NT ACL / Security descriptor checking function

Elrond Elrond at Wunder-Nett.org
Sat Feb 12 18:37:41 GMT 2000


On Sun, Feb 13, 2000 at 05:19:11AM +1100, Luke Kenneth Casson Leighton wrote:
> On Sun, 13 Feb 2000, Elrond wrote:
> 
> > On Sat, Feb 12, 2000 at 09:22:53PM +1100, Michael Stockman wrote:
> > [...]
> > > > jeemy has done a perfectly good job of coming up with heuristics to
> > > turn
> > > > VMS security descriptors into a unix file permissions.  from what i
> > > > understand, the rules are simple: throw away any bits you can't use.
> > > > they're only going to be useful to us (the remaining bits)
> > > +_anyway_.
> > > 
> > > Would that be the NT bits that the file system doesn't support?
> > > Suppose that the file system has bits NT doesn't support, that aren't
> > > ever sent to NT, and that the NT user wouldn't have changed if he had
> > > know about them? There could be reason to apply "diffs" to ACLs rather
> > > than straight sets.
> > 
> > Many Unix-filesystems have special bits, that are not
> > easily mapped to NT-ACLs. The sticky and setgid/setuid-bits
> > come to mind.
> 
> they don't map to ACLs, but they do map to security descriptors.  there's

Okay... My fault. I mostly say "ACL" and mean SD.

But some of those are hard to map to NT-_SD_s.

sticky (t) on directories can be emulated by doing some
tricks with CREATOR-OWNER.

But I currently don't see the equivalent of setuid/setgid
or stricky-bit on files (also I don't know, what the
current POSIX-semantics for +t on files are)

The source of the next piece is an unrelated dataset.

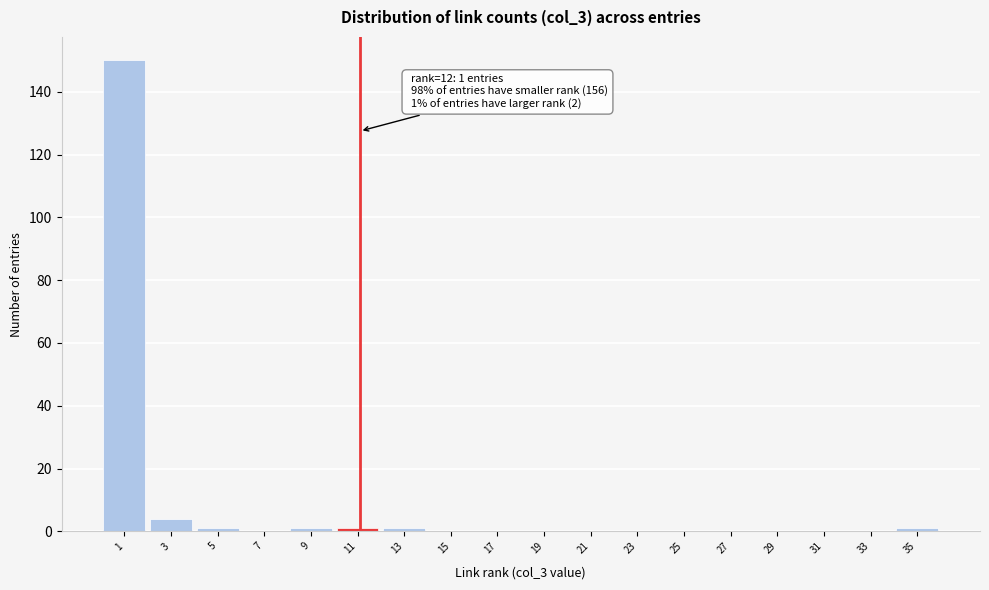

Reading left to right, what are all the values shown in this chart?

1=150	3=4	5=1	7=0	9=1	11=1	13=1	15=0	17=0	19=0	21=0	23=0	25=0	27=0	29=0	31=0	33=0	35=1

> an owner ACL, system ACL, parent SID and group SID.

Is there really an "owner ACL"? When I last played on NT
and wrote a "show-sd", there was only an "owner-SID".

And what is a "parent SID"?

> > And the ext2-fs of Linux has some special bits too. "s" for
> > example means, that the contents of the file get's zeroed,
> > when it is being deleted.
> > (Since these are special to that filesystem, you can't
> > modify these bits incidentally with chmod.)
> 
> yaay.  excellent!  real-world examples!

("man chattr" on your linux box for more of those)

AFAIK freebsd also has some... but since I haven't got any
more access to a freebsd box (and I'm not willing to
install one), I don't know anything there.